*** Dataset content ***

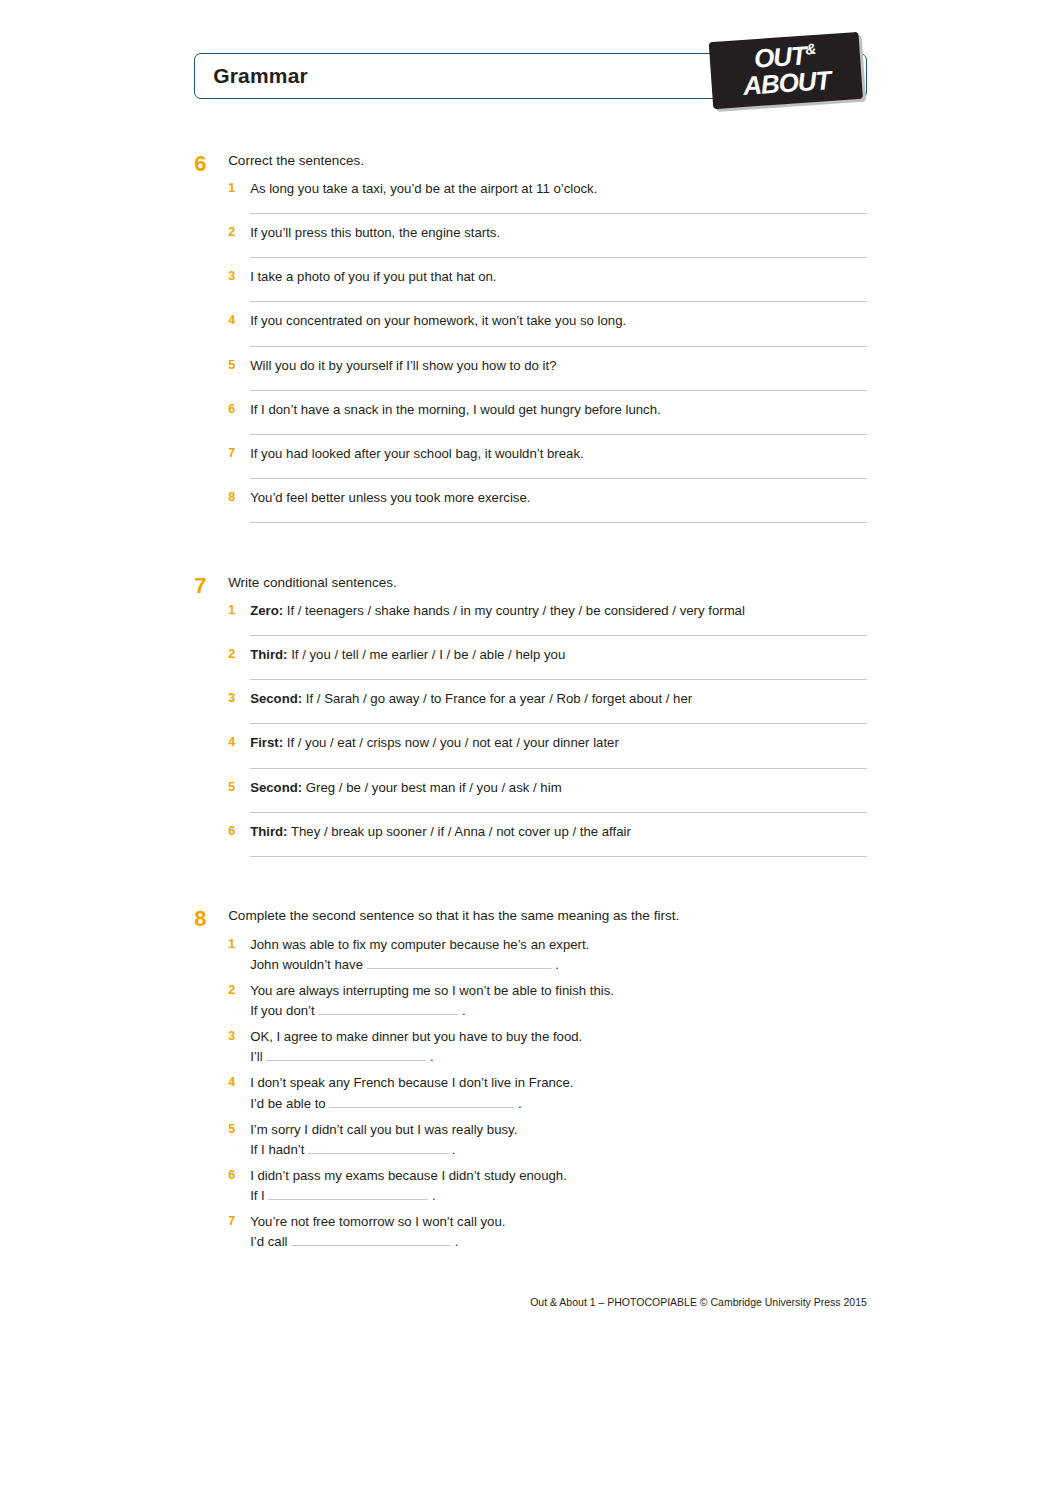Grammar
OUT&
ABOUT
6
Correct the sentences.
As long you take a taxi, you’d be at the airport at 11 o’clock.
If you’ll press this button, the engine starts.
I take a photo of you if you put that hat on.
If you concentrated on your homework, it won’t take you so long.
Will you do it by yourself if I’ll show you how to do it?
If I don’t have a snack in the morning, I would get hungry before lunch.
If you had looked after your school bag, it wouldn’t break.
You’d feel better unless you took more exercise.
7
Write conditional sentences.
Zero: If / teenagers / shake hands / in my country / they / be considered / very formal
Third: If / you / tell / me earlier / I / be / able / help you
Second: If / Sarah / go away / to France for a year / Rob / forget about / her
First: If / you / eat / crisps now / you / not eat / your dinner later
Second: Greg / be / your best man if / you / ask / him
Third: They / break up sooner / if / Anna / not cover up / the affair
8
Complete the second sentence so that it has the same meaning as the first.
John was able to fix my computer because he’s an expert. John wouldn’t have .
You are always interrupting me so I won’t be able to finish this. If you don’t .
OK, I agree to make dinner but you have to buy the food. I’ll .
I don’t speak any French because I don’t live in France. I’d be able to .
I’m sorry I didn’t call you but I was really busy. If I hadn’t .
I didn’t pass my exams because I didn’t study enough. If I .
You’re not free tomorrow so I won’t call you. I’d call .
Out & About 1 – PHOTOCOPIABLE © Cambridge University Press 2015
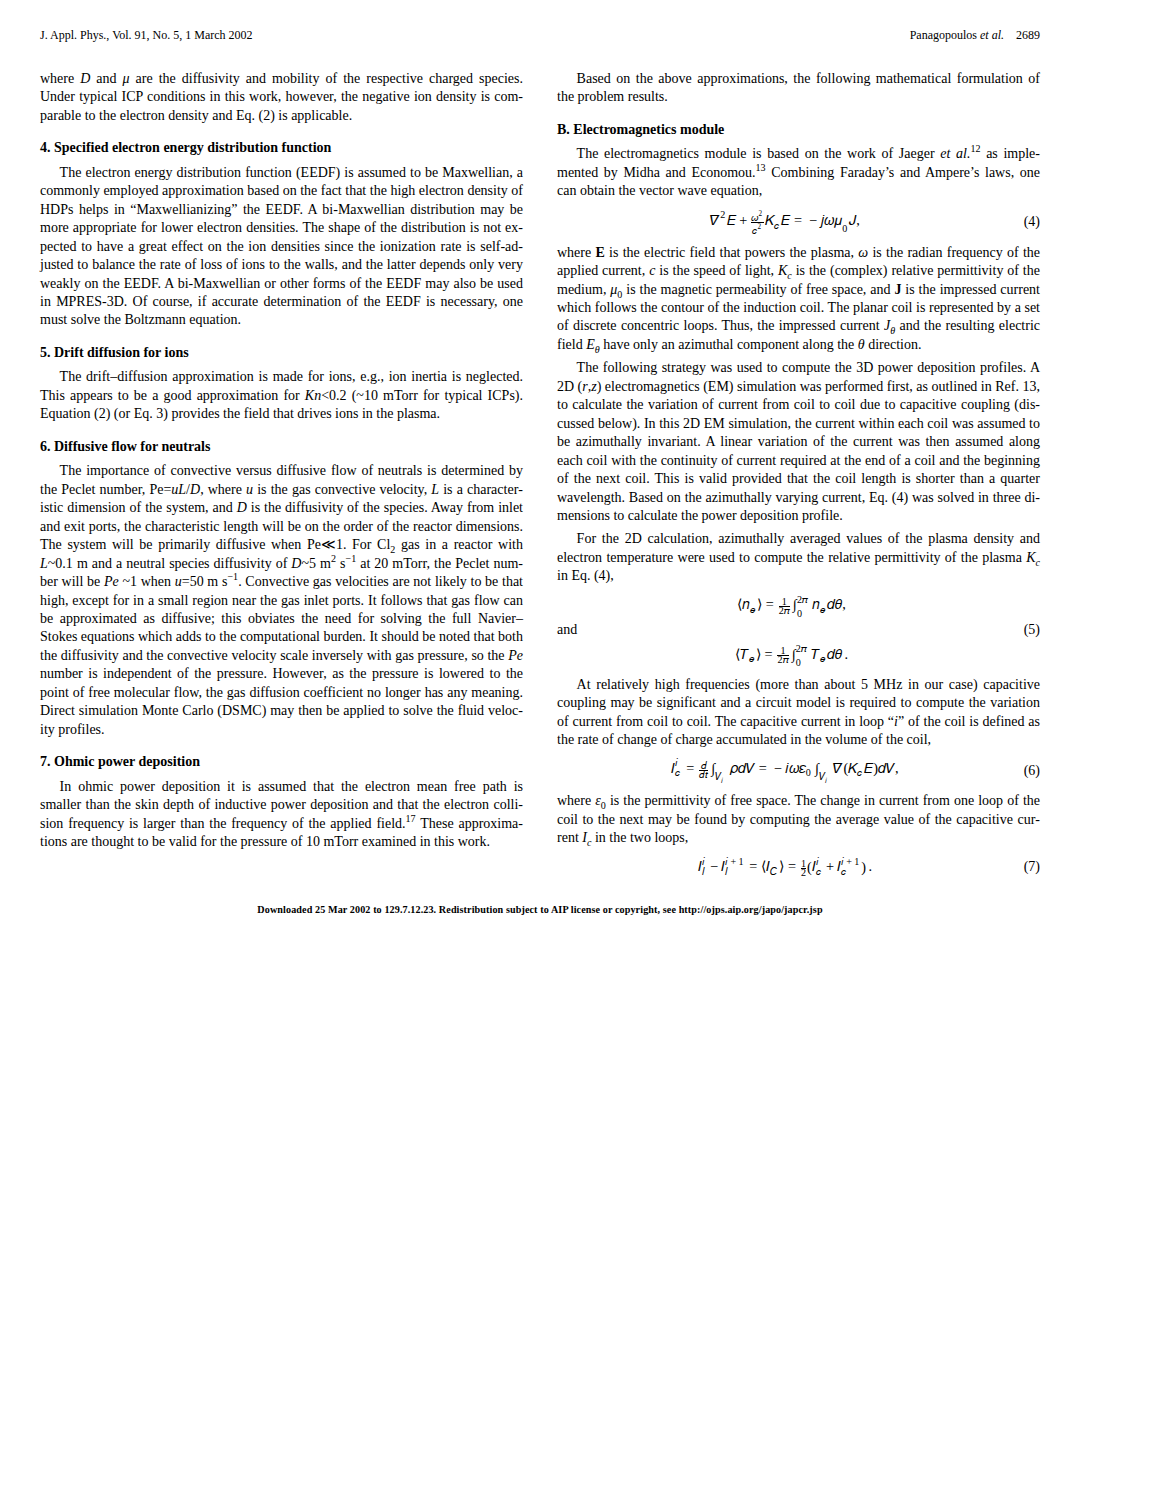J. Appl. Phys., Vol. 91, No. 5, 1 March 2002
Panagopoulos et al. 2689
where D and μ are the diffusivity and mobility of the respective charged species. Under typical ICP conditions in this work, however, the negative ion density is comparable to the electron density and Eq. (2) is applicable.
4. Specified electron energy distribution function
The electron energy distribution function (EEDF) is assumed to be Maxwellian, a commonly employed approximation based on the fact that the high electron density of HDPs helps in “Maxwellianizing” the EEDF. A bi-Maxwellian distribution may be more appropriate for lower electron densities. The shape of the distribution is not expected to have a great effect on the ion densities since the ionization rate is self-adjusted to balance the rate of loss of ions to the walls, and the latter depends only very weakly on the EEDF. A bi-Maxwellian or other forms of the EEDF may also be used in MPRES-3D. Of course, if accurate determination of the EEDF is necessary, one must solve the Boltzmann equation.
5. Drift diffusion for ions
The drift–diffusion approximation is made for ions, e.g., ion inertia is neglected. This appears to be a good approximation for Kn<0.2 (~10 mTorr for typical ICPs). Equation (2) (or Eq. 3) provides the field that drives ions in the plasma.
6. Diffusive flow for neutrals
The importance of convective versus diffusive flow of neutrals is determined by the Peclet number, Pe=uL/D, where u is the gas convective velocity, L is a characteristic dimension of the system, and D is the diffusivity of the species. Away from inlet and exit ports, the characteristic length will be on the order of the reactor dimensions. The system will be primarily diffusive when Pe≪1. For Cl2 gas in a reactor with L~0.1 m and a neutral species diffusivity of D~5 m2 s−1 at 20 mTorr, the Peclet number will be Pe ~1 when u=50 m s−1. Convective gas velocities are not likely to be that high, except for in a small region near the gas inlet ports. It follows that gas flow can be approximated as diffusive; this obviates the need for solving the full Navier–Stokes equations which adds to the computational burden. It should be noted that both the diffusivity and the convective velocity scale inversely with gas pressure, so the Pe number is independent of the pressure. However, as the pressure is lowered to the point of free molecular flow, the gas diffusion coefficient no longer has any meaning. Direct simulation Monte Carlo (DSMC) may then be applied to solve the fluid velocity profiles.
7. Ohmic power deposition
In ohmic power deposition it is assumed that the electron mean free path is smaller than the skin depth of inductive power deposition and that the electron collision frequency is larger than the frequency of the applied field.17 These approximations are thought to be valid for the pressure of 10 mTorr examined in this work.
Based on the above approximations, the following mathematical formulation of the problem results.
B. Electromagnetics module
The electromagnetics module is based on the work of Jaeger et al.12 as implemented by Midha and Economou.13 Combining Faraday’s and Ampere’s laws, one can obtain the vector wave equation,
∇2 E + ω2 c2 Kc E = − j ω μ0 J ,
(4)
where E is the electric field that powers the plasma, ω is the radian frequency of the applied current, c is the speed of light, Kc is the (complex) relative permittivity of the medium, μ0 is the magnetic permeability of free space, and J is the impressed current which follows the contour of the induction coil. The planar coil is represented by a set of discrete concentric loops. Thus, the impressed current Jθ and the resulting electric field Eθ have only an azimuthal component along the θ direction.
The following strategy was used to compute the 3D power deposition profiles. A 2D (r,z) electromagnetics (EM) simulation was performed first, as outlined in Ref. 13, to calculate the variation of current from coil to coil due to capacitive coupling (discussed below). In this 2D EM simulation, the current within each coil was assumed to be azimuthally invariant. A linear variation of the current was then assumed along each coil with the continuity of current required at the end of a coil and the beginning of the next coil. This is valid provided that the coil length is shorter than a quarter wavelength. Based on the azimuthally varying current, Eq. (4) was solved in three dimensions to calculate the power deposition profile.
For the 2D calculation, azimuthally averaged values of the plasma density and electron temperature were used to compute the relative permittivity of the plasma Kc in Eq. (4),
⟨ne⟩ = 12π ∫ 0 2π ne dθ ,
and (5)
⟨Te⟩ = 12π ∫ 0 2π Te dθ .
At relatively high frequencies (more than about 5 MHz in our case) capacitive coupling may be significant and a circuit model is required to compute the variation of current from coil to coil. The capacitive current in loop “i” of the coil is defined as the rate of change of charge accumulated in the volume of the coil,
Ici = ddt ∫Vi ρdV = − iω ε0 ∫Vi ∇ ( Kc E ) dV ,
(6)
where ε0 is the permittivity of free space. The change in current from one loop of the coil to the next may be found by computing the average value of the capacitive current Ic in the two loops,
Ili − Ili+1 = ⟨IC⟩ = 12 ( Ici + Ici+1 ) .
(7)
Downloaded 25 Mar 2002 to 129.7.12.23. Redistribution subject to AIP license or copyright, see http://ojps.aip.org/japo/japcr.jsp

***

[Work request] Without the pictures, give back the entries exactly.

[Answer]
Grammar
OUT&
ABOUT
6
Correct the sentences.
As long you take a taxi, you’d be at the airport at 11 o’clock.
If you’ll press this button, the engine starts.
I take a photo of you if you put that hat on.
If you concentrated on your homework, it won’t take you so long.
Will you do it by yourself if I’ll show you how to do it?
If I don’t have a snack in the morning, I would get hungry before lunch.
If you had looked after your school bag, it wouldn’t break.
You’d feel better unless you took more exercise.
7
Write conditional sentences.
Zero: If / teenagers / shake hands / in my country / they / be considered / very formal
Third: If / you / tell / me earlier / I / be / able / help you
Second: If / Sarah / go away / to France for a year / Rob / forget about / her
First: If / you / eat / crisps now / you / not eat / your dinner later
Second: Greg / be / your best man if / you / ask / him
Third: They / break up sooner / if / Anna / not cover up / the affair
8
Complete the second sentence so that it has the same meaning as the first.
John was able to fix my computer because he’s an expert. John wouldn’t have .
You are always interrupting me so I won’t be able to finish this. If you don’t .
OK, I agree to make dinner but you have to buy the food. I’ll .
I don’t speak any French because I don’t live in France. I’d be able to .
I’m sorry I didn’t call you but I was really busy. If I hadn’t .
I didn’t pass my exams because I didn’t study enough. If I .
You’re not free tomorrow so I won’t call you. I’d call .
Out & About 1 – PHOTOCOPIABLE © Cambridge University Press 2015
J. Appl. Phys., Vol. 91, No. 5, 1 March 2002
Panagopoulos et al. 2689
where D and μ are the diffusivity and mobility of the respective charged species. Under typical ICP conditions in this work, however, the negative ion density is comparable to the electron density and Eq. (2) is applicable.
4. Specified electron energy distribution function
The electron energy distribution function (EEDF) is assumed to be Maxwellian, a commonly employed approximation based on the fact that the high electron density of HDPs helps in “Maxwellianizing” the EEDF. A bi-Maxwellian distribution may be more appropriate for lower electron densities. The shape of the distribution is not expected to have a great effect on the ion densities since the ionization rate is self-adjusted to balance the rate of loss of ions to the walls, and the latter depends only very weakly on the EEDF. A bi-Maxwellian or other forms of the EEDF may also be used in MPRES-3D. Of course, if accurate determination of the EEDF is necessary, one must solve the Boltzmann equation.
5. Drift diffusion for ions
The drift–diffusion approximation is made for ions, e.g., ion inertia is neglected. This appears to be a good approximation for Kn<0.2 (~10 mTorr for typical ICPs). Equation (2) (or Eq. 3) provides the field that drives ions in the plasma.
6. Diffusive flow for neutrals
The importance of convective versus diffusive flow of neutrals is determined by the Peclet number, Pe=uL/D, where u is the gas convective velocity, L is a characteristic dimension of the system, and D is the diffusivity of the species. Away from inlet and exit ports, the characteristic length will be on the order of the reactor dimensions. The system will be primarily diffusive when Pe≪1. For Cl2 gas in a reactor with L~0.1 m and a neutral species diffusivity of D~5 m2 s−1 at 20 mTorr, the Peclet number will be Pe ~1 when u=50 m s−1. Convective gas velocities are not likely to be that high, except for in a small region near the gas inlet ports. It follows that gas flow can be approximated as diffusive; this obviates the need for solving the full Navier–Stokes equations which adds to the computational burden. It should be noted that both the diffusivity and the convective velocity scale inversely with gas pressure, so the Pe number is independent of the pressure. However, as the pressure is lowered to the point of free molecular flow, the gas diffusion coefficient no longer has any meaning. Direct simulation Monte Carlo (DSMC) may then be applied to solve the fluid velocity profiles.
7. Ohmic power deposition
In ohmic power deposition it is assumed that the electron mean free path is smaller than the skin depth of inductive power deposition and that the electron collision frequency is larger than the frequency of the applied field.17 These approximations are thought to be valid for the pressure of 10 mTorr examined in this work.
Based on the above approximations, the following mathematical formulation of the problem results.
B. Electromagnetics module
The electromagnetics module is based on the work of Jaeger et al.12 as implemented by Midha and Economou.13 Combining Faraday’s and Ampere’s laws, one can obtain the vector wave equation,
∇2 E + ω2 c2 Kc E = − j ω μ0 J ,
(4)
where E is the electric field that powers the plasma, ω is the radian frequency of the applied current, c is the speed of light, Kc is the (complex) relative permittivity of the medium, μ0 is the magnetic permeability of free space, and J is the impressed current which follows the contour of the induction coil. The planar coil is represented by a set of discrete concentric loops. Thus, the impressed current Jθ and the resulting electric field Eθ have only an azimuthal component along the θ direction.
The following strategy was used to compute the 3D power deposition profiles. A 2D (r,z) electromagnetics (EM) simulation was performed first, as outlined in Ref. 13, to calculate the variation of current from coil to coil due to capacitive coupling (discussed below). In this 2D EM simulation, the current within each coil was assumed to be azimuthally invariant. A linear variation of the current was then assumed along each coil with the continuity of current required at the end of a coil and the beginning of the next coil. This is valid provided that the coil length is shorter than a quarter wavelength. Based on the azimuthally varying current, Eq. (4) was solved in three dimensions to calculate the power deposition profile.
For the 2D calculation, azimuthally averaged values of the plasma density and electron temperature were used to compute the relative permittivity of the plasma Kc in Eq. (4),
⟨ne⟩ = 12π ∫ 0 2π ne dθ ,
and (5)
⟨Te⟩ = 12π ∫ 0 2π Te dθ .
At relatively high frequencies (more than about 5 MHz in our case) capacitive coupling may be significant and a circuit model is required to compute the variation of current from coil to coil. The capacitive current in loop “i” of the coil is defined as the rate of change of charge accumulated in the volume of the coil,
Ici = ddt ∫Vi ρdV = − iω ε0 ∫Vi ∇ ( Kc E ) dV ,
(6)
where ε0 is the permittivity of free space. The change in current from one loop of the coil to the next may be found by computing the average value of the capacitive current Ic in the two loops,
Ili − Ili+1 = ⟨IC⟩ = 12 ( Ici + Ici+1 ) .
(7)
Downloaded 25 Mar 2002 to 129.7.12.23. Redistribution subject to AIP license or copyright, see http://ojps.aip.org/japo/japcr.jsp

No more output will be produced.